# New Motor - Be Gentle!



## millns84 (Jul 5, 2009)

Well I picked up the beast today and said bye to the Cougar. I didn't actually realise how gutted I would be to get rid, as I loved the Cougar but it had just become too expensive to run (fuel, insurance, tax, maintenance etc).

Just for comparison's sake, I got 22.9mpg on the way to the dealership and 61mpg on the way back! Thus reinforcing why I decided to buy something a little more frugal.

So here she is in all her glory. Amazingly well valeted I might add, as I couldn't actually find a swirl even with an LED torch...:doublesho

At the dealership:









Back Home:

















And just for a laugh:


----------



## adf27 (Mar 14, 2012)

love the notbothering sticker :lol:


----------



## dew1911 (Jun 9, 2009)

I didn't think they'd be able to make the Panda any uglier, but damn, they've had a good go!


----------



## shonajoy (Jan 27, 2009)

Love it, love the sticker too!


----------



## Alan W (May 11, 2006)

dew1911 said:


> I didn't think they'd be able to make the Panda any uglier, but damn, they've had a good go!


Not a very nice or constructive remark to make about someone's new car! 

Alan W


----------



## Ninja59 (Feb 17, 2009)

get those bolts covered up sharpish on the plate  i dread to think what they will look like soon 

i see some dirt on the rear boot lock


----------



## john2garden (Nov 16, 2006)

dew1911 said:


> I didn't think they'd be able to make the Panda any uglier, but damn, they've had a good go!


This coming from a Volvo driver


----------



## DMH-01 (Mar 29, 2011)

dew1911 said:


> I didn't think they'd be able to make the Panda any uglier, but damn, they've had a good go!


Could be worse, he could have fake "carbon fibre" number plates


----------



## uruk hai (Apr 5, 2009)

I like it and from what I've heard they're cracking little motors, good luck with it. :thumb:



dew1911 said:


> I didn't think they'd be able to make the Panda any uglier, but damn, they've had a good go!





dew1911 said:


> Every post you make on here makes you sound more like a miserable ****!

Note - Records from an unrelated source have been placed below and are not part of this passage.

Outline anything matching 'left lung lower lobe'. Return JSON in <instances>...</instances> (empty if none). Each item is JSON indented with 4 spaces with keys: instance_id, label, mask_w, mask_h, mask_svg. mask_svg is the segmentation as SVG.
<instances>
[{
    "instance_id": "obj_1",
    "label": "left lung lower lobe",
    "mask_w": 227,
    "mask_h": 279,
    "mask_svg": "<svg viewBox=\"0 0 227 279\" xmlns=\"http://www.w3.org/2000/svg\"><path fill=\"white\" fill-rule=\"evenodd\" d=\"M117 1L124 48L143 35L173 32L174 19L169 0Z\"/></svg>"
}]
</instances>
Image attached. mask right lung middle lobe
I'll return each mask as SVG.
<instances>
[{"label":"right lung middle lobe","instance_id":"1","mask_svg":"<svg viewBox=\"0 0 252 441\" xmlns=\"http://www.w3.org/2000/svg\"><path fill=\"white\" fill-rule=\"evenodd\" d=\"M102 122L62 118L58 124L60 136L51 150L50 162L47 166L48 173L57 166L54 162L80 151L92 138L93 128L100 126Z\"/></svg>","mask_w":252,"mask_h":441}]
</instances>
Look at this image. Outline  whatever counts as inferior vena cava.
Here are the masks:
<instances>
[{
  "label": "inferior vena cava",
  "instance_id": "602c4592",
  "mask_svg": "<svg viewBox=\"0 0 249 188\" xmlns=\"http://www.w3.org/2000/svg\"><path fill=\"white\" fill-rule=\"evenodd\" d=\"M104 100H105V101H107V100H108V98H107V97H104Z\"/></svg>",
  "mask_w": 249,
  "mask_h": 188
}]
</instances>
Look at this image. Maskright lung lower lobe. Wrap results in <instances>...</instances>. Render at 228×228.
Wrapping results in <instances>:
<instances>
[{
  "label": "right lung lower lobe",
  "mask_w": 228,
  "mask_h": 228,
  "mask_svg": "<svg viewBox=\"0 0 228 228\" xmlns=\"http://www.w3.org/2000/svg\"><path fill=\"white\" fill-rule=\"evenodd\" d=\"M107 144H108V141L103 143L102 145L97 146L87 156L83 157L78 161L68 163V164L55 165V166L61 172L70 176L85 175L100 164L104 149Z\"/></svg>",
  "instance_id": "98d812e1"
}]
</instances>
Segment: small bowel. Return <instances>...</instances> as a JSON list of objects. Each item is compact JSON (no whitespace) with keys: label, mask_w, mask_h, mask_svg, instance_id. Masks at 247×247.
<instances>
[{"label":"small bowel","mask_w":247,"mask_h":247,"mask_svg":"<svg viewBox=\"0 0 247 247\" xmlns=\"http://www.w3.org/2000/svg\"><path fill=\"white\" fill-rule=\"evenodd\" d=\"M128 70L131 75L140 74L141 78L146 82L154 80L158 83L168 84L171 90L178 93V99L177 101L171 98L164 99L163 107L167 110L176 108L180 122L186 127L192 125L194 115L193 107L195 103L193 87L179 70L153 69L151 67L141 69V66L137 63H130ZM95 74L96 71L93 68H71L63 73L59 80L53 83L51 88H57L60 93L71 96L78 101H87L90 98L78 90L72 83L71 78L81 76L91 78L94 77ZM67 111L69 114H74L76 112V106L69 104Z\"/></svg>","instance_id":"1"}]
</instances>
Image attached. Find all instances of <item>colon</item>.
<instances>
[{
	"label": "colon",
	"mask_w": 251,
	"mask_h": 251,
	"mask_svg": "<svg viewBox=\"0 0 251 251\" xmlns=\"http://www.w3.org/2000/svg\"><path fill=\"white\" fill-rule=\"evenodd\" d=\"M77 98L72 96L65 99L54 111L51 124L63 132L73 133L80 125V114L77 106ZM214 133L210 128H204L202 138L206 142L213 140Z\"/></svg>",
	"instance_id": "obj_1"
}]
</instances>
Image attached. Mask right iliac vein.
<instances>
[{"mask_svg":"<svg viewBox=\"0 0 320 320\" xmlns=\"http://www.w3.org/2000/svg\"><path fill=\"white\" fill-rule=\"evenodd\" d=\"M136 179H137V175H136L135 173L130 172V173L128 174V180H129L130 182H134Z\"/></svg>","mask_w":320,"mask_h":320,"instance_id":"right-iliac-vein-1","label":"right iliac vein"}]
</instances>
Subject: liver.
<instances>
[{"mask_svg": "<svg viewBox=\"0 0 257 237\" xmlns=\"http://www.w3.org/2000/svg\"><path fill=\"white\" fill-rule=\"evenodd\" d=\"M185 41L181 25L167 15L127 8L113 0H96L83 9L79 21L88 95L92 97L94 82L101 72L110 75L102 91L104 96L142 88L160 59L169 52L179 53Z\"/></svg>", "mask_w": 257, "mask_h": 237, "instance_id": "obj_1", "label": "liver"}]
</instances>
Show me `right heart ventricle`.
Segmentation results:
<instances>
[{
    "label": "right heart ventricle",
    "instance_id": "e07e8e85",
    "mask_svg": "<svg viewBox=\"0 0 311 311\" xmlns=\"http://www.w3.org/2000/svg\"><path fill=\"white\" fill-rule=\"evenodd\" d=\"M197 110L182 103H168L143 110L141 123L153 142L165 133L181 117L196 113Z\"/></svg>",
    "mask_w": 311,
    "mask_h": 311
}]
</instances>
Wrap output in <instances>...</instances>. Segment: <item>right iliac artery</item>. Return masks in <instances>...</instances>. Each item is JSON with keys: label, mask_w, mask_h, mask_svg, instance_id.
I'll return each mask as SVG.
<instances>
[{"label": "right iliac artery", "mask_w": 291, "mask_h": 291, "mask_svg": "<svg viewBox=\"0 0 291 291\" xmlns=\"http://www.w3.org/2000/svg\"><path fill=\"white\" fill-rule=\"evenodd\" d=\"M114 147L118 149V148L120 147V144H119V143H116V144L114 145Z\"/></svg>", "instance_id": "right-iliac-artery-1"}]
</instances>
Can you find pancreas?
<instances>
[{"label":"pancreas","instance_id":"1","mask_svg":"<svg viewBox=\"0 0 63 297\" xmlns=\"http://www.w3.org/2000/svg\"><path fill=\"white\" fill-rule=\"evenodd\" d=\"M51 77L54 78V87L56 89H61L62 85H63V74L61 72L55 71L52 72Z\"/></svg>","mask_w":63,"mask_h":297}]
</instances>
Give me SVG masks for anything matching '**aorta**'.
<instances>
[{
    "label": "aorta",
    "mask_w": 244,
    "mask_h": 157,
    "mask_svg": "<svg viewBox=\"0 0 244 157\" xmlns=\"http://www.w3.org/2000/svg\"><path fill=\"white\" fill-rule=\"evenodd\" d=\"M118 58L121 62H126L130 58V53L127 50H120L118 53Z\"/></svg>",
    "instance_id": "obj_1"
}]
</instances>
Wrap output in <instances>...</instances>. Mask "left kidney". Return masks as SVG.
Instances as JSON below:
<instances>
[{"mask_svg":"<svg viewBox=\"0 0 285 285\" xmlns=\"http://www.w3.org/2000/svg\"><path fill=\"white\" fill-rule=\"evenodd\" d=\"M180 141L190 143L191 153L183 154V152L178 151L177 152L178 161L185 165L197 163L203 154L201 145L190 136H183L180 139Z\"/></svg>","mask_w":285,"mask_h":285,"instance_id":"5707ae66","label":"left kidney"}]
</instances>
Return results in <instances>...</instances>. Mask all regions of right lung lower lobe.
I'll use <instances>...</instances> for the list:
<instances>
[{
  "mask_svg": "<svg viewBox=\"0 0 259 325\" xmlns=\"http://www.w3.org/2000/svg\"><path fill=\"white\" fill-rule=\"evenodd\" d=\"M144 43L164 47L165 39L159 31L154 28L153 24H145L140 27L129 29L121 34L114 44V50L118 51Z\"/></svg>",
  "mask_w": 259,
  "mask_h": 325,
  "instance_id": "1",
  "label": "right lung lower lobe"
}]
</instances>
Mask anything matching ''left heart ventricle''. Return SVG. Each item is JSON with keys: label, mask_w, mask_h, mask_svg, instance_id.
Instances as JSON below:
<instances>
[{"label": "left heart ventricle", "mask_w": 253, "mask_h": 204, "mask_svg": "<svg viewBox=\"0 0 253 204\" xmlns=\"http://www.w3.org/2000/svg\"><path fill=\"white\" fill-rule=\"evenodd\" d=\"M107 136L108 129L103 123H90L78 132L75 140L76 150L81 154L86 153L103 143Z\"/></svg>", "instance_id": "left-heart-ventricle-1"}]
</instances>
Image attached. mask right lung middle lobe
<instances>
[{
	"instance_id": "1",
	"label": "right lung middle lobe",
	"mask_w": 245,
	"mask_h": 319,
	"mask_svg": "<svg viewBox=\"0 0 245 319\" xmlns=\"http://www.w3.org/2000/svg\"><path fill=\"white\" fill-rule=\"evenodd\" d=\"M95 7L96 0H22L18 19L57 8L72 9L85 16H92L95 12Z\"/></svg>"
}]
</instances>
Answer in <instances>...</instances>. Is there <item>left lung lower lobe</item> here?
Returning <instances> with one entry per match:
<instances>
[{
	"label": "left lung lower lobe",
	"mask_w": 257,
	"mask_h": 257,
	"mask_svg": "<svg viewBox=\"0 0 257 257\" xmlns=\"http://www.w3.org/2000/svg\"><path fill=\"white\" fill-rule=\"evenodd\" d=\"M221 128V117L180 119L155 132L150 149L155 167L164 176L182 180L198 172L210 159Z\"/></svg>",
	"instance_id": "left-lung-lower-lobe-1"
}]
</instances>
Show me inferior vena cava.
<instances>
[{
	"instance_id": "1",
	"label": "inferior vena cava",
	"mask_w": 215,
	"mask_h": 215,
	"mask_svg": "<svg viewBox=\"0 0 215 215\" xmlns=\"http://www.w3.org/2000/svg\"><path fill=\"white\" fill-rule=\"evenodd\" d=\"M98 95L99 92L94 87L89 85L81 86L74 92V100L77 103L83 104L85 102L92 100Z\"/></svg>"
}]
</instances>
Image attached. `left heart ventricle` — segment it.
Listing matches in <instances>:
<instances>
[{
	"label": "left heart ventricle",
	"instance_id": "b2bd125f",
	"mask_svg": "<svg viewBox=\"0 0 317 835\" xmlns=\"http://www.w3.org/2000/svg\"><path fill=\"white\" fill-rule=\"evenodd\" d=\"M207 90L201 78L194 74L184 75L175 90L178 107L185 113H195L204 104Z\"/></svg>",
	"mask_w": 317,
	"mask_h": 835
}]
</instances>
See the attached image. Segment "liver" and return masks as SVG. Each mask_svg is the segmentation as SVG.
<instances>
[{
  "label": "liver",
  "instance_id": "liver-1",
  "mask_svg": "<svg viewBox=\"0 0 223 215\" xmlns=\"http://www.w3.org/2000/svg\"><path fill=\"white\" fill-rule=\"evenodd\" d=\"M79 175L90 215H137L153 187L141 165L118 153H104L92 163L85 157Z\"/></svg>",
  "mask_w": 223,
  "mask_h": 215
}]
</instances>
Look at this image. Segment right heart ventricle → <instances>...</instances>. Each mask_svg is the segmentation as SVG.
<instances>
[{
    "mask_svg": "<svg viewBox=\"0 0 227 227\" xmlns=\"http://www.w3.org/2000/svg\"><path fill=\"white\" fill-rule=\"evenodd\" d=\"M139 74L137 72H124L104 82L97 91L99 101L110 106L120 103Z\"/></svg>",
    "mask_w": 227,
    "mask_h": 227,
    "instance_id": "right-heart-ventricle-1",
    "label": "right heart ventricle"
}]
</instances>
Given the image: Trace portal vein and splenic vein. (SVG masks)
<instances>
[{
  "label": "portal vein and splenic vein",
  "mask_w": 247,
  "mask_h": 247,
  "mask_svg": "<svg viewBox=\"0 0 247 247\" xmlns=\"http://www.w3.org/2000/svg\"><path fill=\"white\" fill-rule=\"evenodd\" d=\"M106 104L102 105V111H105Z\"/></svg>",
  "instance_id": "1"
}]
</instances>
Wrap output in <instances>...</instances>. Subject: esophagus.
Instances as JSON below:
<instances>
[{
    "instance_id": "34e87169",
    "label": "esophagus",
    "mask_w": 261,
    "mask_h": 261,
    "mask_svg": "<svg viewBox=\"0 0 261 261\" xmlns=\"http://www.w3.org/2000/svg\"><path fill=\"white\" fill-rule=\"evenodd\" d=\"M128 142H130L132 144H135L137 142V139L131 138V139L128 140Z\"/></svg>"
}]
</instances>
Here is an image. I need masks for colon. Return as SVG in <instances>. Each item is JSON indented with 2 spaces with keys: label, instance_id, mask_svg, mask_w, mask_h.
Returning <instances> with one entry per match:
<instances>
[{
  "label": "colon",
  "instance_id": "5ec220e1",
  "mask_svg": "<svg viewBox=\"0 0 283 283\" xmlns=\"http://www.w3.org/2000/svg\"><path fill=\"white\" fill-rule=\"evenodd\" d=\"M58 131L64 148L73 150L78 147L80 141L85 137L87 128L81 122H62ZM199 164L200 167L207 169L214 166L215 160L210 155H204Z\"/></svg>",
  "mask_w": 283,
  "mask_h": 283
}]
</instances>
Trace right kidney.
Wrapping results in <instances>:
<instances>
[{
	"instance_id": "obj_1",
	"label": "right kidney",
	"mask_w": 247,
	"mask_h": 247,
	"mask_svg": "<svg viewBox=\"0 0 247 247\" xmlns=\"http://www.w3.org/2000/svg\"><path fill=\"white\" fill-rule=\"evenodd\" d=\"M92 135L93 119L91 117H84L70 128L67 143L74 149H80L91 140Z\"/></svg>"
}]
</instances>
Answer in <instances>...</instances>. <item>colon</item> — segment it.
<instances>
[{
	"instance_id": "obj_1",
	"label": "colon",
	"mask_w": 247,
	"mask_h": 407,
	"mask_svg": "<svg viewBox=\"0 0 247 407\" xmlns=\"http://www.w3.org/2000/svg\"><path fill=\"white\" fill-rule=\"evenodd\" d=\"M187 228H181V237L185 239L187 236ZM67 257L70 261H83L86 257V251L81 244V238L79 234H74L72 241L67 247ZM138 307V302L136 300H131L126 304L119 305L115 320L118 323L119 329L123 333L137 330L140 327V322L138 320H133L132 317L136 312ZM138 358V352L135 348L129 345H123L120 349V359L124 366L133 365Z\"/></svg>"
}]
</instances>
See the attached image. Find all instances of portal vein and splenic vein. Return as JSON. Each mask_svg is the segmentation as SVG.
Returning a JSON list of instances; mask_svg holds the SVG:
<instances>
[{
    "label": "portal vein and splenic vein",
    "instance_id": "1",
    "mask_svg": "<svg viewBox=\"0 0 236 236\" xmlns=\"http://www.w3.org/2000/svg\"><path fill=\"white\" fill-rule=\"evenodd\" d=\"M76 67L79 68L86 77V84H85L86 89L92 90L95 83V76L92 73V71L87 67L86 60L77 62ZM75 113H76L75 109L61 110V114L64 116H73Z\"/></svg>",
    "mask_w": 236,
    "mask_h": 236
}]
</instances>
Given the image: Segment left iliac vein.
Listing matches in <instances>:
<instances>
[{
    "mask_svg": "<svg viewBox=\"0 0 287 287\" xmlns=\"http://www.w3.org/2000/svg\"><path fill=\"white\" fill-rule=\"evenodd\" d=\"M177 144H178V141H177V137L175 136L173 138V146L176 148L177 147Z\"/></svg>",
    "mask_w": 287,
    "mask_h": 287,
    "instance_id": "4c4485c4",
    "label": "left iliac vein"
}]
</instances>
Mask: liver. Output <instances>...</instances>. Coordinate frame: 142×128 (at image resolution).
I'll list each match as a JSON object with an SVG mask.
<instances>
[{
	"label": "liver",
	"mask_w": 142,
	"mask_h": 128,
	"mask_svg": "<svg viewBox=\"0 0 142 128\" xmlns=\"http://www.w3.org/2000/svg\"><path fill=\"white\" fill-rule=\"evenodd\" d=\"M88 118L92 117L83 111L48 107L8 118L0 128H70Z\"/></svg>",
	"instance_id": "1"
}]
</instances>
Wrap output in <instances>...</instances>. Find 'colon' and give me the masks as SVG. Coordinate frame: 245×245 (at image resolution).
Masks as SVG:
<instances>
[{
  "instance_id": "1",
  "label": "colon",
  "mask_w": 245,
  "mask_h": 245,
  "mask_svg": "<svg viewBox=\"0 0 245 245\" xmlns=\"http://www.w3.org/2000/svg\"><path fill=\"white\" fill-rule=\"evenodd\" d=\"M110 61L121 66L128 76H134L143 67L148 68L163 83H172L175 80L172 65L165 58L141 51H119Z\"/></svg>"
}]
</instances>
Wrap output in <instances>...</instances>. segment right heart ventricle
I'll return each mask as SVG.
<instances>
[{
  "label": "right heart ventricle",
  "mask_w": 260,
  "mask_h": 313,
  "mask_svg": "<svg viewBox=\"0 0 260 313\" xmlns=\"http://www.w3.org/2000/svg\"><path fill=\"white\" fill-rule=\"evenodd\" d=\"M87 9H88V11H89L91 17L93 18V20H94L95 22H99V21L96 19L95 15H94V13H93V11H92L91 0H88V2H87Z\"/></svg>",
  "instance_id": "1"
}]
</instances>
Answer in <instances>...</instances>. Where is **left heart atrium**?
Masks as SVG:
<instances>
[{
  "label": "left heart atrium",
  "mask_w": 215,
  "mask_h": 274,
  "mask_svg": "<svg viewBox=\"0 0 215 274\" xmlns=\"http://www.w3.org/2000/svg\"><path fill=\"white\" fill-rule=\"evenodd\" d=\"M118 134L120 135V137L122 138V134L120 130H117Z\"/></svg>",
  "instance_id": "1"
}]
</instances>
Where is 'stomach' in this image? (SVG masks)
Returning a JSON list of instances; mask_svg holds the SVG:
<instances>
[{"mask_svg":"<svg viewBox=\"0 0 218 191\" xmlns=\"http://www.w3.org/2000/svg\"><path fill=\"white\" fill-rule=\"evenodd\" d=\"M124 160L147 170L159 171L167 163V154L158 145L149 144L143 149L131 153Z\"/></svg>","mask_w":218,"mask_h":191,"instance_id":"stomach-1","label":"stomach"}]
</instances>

Oh the irony :lol::lol::lol:


----------



## bannan (Jun 20, 2007)

looks nice, more curvier than the previous model. Definitely get some caps for the screws before they rust though.


----------



## millns84 (Jul 5, 2009)

bannan said:


> looks nice, more curvier than the previous model. Definitely get some caps for the screws before they rust though.


Just ordered some


----------



## RisingPower (Sep 21, 2007)

dew1911 said:


> I didn't think they'd be able to make the Panda any uglier, but damn, they've had a good go!


Personally I don't think it looks bad, better than the previous panda.

It is also, quite ironic coming from you.


----------



## The Cueball (Feb 8, 2007)

looks good, quality sticker :lol:

:thumb:


----------



## Ninja59 (Feb 17, 2009)

john2garden said:


> This coming from a Volvo driver


and what is wrong with volvo drivers? thanks for judging. 

EDIT:

Is the NCAP rating better on the new model? 04-09 only got 3 stars and reading the report well put me off completely!


----------



## JenJen (Jun 30, 2010)

I like


----------



## millns84 (Jul 5, 2009)

Ninja59 said:


> and what is wrong with volvo drivers? thanks for judging.
> 
> EDIT:
> 
> Is the NCAP rating better on the new model? 04-09 only got 3 stars and reading the report well put me off completely!


4 stars under the new more stringent tests :thumb:

http://www.euroncap.com/results/fiat/panda/2011/461.aspx


----------



## cptzippy (Apr 4, 2012)

Well, if you ever run out of room in it I know a chap that will stretch it into a limo for ya.


----------



## Ninja59 (Feb 17, 2009)

millns84 said:


> 4 stars under the new more stringent tests :thumb:
> 
> http://www.euroncap.com/results/fiat/panda/2011/461.aspx


that is much better than the previous generation!:thumb:


----------



## millns84 (Jul 5, 2009)

Ninja59 said:


> that is much better than the previous generation!:thumb:


You'd have hoped so, doubt they could have got away with 3 stars in this day and age.


----------



## Ninja59 (Feb 17, 2009)

millns84 said:


> You'd have hoped so, doubt they could have got away with 3 stars in this day and age.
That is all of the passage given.